With the records as your source, report how many lines contain "בבתי". Add no other words.

*** DATA FOR PROCESSING ***

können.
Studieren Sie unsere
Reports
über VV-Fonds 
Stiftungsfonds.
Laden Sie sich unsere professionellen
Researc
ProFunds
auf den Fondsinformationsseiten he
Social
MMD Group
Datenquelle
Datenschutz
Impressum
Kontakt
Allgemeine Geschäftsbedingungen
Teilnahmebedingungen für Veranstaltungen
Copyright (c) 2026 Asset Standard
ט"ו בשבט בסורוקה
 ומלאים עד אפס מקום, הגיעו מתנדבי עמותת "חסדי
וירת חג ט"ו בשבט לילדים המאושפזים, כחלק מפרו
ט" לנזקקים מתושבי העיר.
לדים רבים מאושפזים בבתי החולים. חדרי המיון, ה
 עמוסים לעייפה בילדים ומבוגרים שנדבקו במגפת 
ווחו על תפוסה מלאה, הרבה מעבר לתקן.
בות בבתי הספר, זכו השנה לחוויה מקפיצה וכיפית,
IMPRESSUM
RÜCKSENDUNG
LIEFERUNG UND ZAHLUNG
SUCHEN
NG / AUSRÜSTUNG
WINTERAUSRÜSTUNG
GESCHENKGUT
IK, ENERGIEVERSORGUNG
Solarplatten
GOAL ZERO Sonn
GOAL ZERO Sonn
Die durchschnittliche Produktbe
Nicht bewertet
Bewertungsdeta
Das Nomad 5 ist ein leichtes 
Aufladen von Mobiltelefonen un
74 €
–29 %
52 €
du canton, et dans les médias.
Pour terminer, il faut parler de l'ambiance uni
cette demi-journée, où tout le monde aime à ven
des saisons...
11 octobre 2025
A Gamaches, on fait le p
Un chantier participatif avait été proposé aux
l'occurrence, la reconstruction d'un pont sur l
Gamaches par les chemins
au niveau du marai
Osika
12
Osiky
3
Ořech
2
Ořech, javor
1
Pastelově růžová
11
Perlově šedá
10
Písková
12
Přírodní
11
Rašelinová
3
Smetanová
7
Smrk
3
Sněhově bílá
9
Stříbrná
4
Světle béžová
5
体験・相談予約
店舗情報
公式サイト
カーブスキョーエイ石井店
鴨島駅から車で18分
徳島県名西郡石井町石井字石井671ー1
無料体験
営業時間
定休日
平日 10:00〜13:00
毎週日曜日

*** End of DATA FOR PROCESSING ***

*TASK SOLUTION:* 2